The reason the police raided the séance was because of reports they had received of Duncan giving out classified war secrets. She had revealed to a worried couple the fact that their son had drowned on the sinking of the war ship the HMS Barham. But at that time there was no public report of the Barham having been sunk. No official statement had been made about the fate of the ship. It later transpired that the Barham had indeed sunk and the young man drowned. The authorities were horrified that military secrets were being given away by a Spiritualist medium. National security was at stake, they claimed, and this was not an isolated incident. Psychic investigator Alan Crossley said, “During World War II servicemen killed in action were regularly manifesting at her séances. Relatives of these men were startled when their sons told them that they were killed at such and such a place … or sailors named the ship on which they had died … The Admiralty didn’t release such information for as long as three months. They were alarmed that through Mrs. Duncan’s mediumship, the men were manifesting and telling the world about it within hours of the tragedy. They had to stop her.”

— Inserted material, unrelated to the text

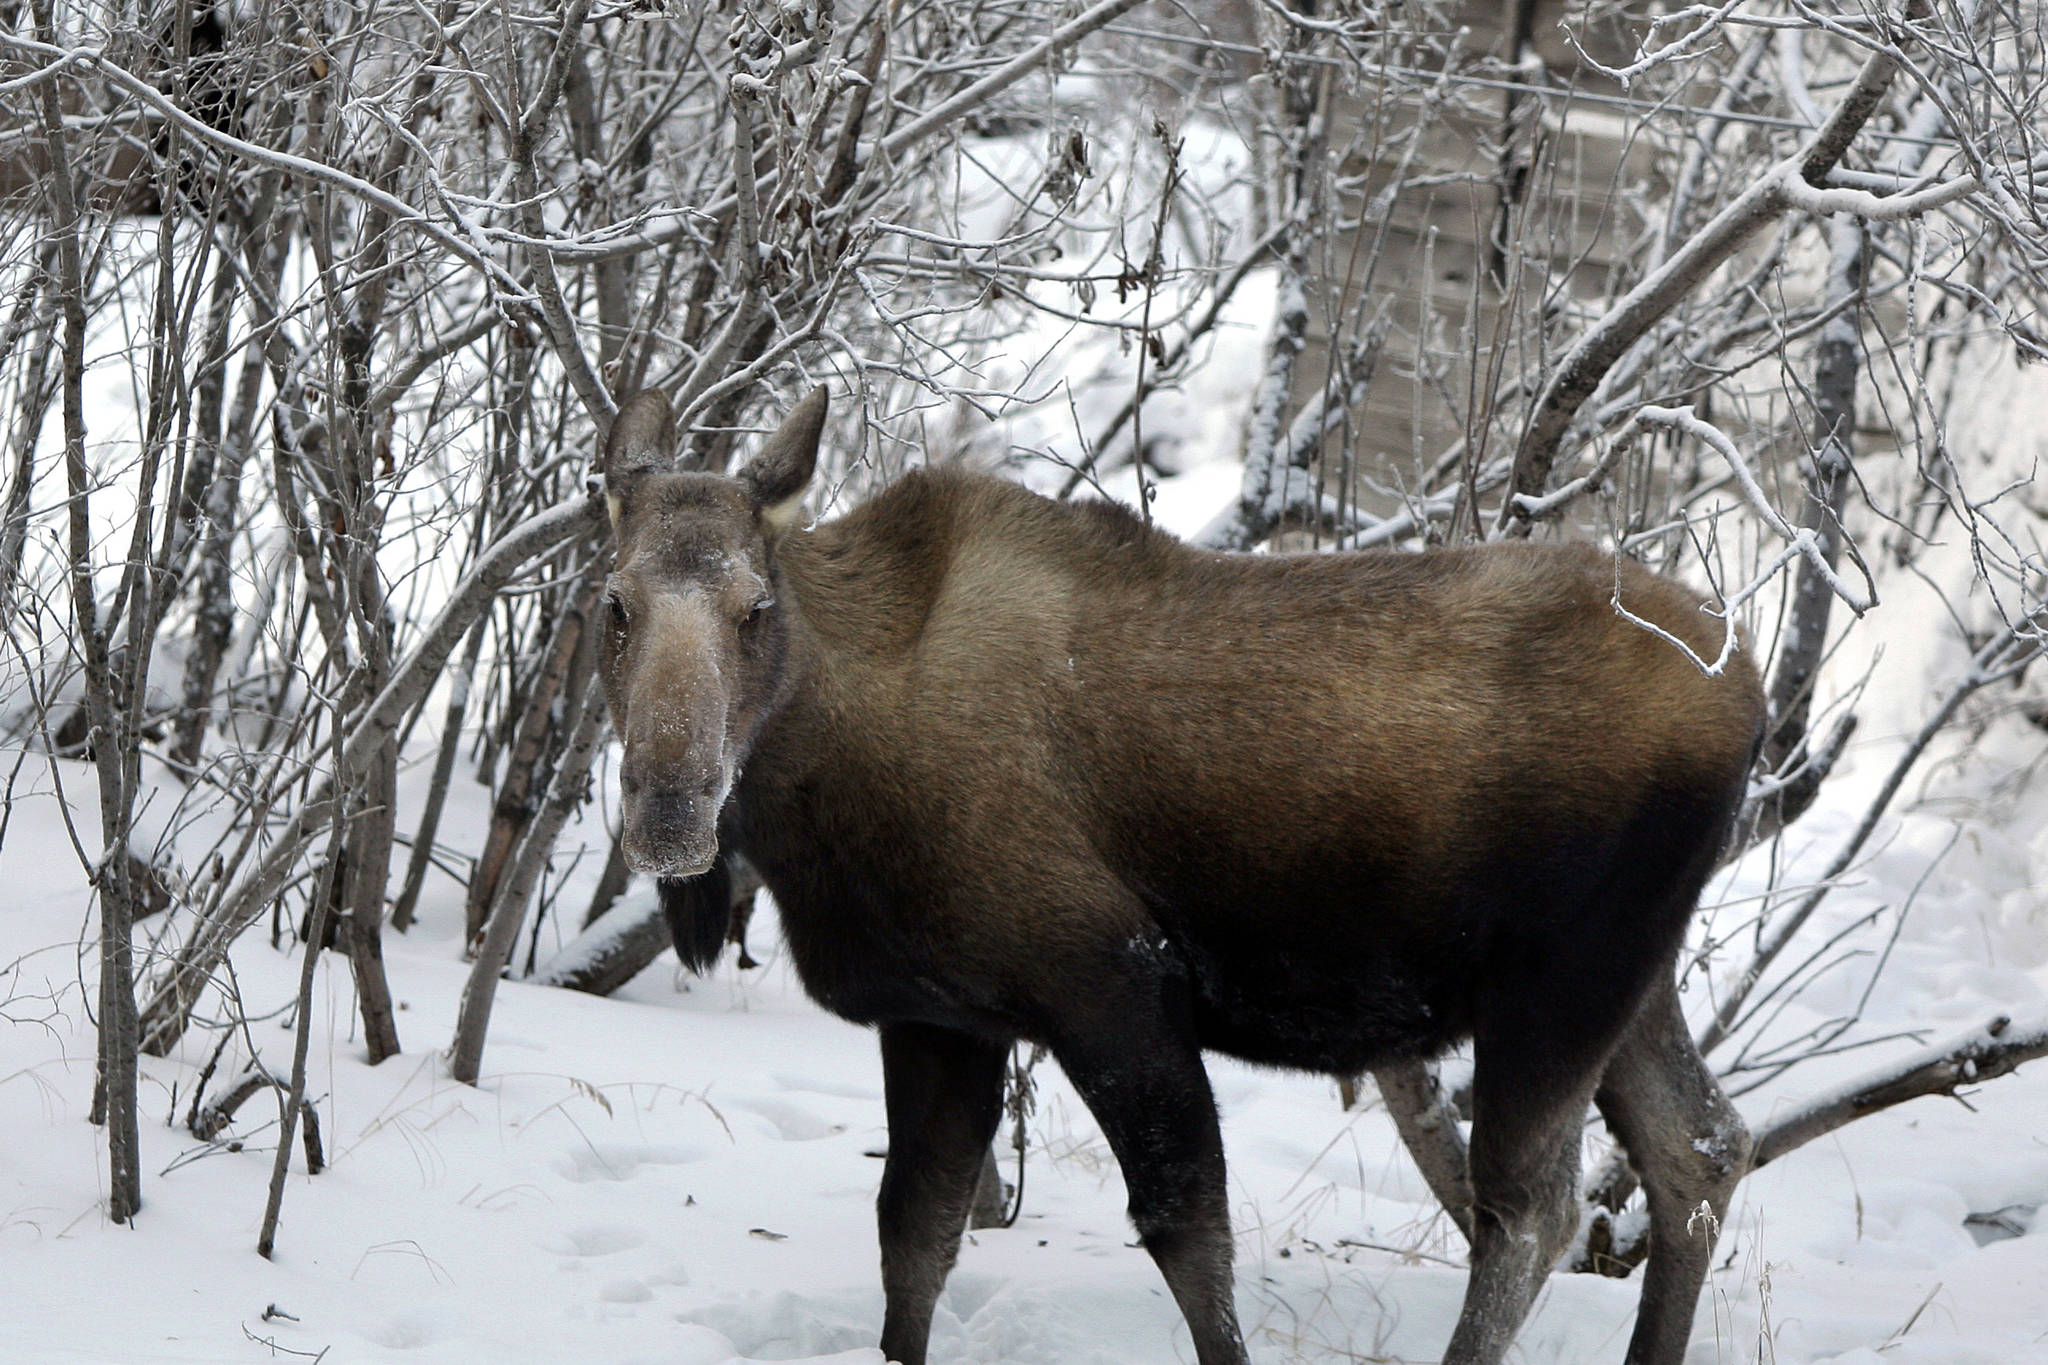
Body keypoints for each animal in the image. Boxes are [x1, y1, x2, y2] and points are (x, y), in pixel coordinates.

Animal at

The medium was initially charged under the 1824 Vagrancy Act, but by the time the case reached the Old Bailey, Duncan was accused of “conspiring to pretend to exercise a kind of conjuration, to wit that spirits of deceased persons appear to be present, and the said spirits communicating with living persons then and there present contrary to the Witchcraft Act of 1735.”
Helen Duncan was being tried under the eighteenth century Witchcraft Act! When Prime Minister Winston Churchill heard of it he was furious. He sent a note to the Home Secretary saying, “Let me have a report on why the Witchcraft Act should be used in a modern court of justice. What was the cost to the state? I observe that witnesses were brought from Portsmouth and maintained here in this crowded London for a fortnight and the recorder [judge] kept busy with all this obsolete tomfoolery to the detriment of necessary work in the courts.”
During the trial, her counsel offered to have Duncan demonstrate materialization in the courtroom, but the judge refused. More than 60 witnesses spoke up in Duncan’s favor, with another 300 willing to testify. Many gave amazing descriptions of evidential appearances of deceased relatives at Duncan’s séances. The trial lasted seven days and Duncan was found guilty. She was given a nine-month prison sentence.
As a result of Helen Duncan’s trial, the old Witchcraft Act was finally repealed and replaced in 1951 with the Fraudulent Mediums Act.